For the prediction of add-on case arrivals, a table describing the average number of add-on cases for each service line is included in Appendix C3. When the Block Scheduling Committee takes release time from a medical group, it should consult the chart of averages to understand the possible number of add-on case arrivals before allocating the time to FCFS blocks. If there is an insufficient number of DoSO blocks during a day, the hospital should use this released time towards DoSO blocks.
Finally, the optimization tool is versatile in its ability to recommend DoSO blocks given any user input. Hospital officials will benefit through the trial of its recommendations using different values of M, as the realized changes may offer great opportunities for system improvement. While no policy may offer perfect circumstances for a system with variable parameters, inclusion of the tool in scheduling practices can introduce significant enhancements to the long-term GMH patient experience.
Value and Impact
The key monetary value of this project is in cost savings of $2.6 million per year, stemming from increasing room utilization of DoSO blocks.
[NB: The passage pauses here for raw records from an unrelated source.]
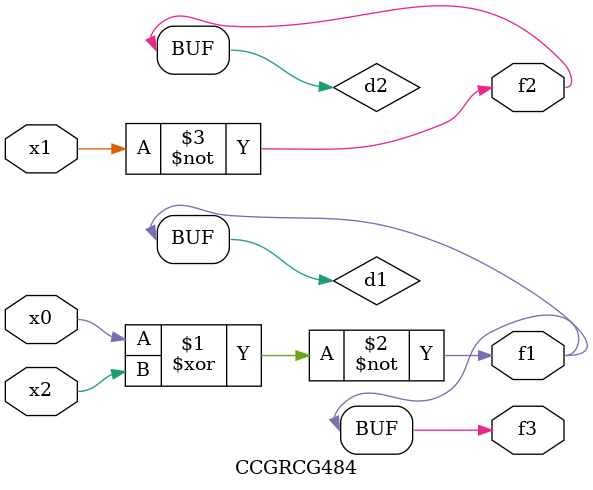
<source format=v>
module CCGRCG484(
	input x0, x1, x2,
	output f1, f2, f3
);

	wire d1, d2, d3;

	xnor (d1, x0, x2);
	nand (d2, x1);
	nor (d3, x1, x2);
	assign f1 = d1;
	assign f2 = d2;
	assign f3 = d1;
endmodule

</source>
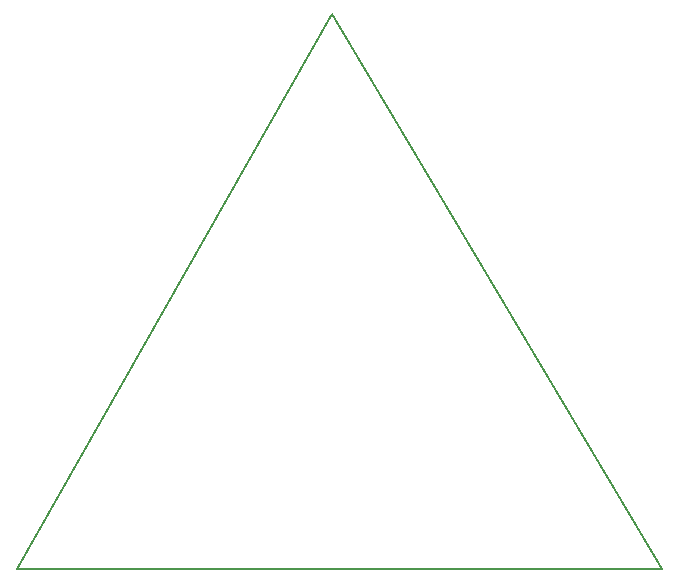
<source format=gbr>
%TF.GenerationSoftware,KiCad,Pcbnew,7.0.9*%
%TF.CreationDate,2023-11-20T12:38:18-05:00*%
%TF.ProjectId,brobot_v1,62726f62-6f74-45f7-9631-2e6b69636164,rev?*%
%TF.SameCoordinates,Original*%
%TF.FileFunction,Profile,NP*%
%FSLAX46Y46*%
G04 Gerber Fmt 4.6, Leading zero omitted, Abs format (unit mm)*
G04 Created by KiCad (PCBNEW 7.0.9) date 2023-11-20 12:38:18*
%MOMM*%
%LPD*%
G01*
G04 APERTURE LIST*
%TA.AperFunction,Profile*%
%ADD10C,0.152400*%
%TD*%
G04 APERTURE END LIST*
D10*
X121196100Y-128498600D02*
X175806100Y-128498600D01*
X175806100Y-128498600D02*
X147866100Y-81508600D01*
X147866100Y-81508600D02*
X121196100Y-128498600D01*
M02*

</source>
Empty hospital rooms cost $60-$100 per minute, so by increasing room utilization in the blocks from 67% to 90%, the hospital benefits from the reduction in room vacancies. However, the non-monetary benefits may be more valuable. 12.5% of case failures were eliminated in our tests, meaning over 120 patients that had formerly waited past their case’s threshold did not wait past their threshold in our test. Further, cases that were seen in these proposed blocks saw their wait times decrease by 7 hours on average per case.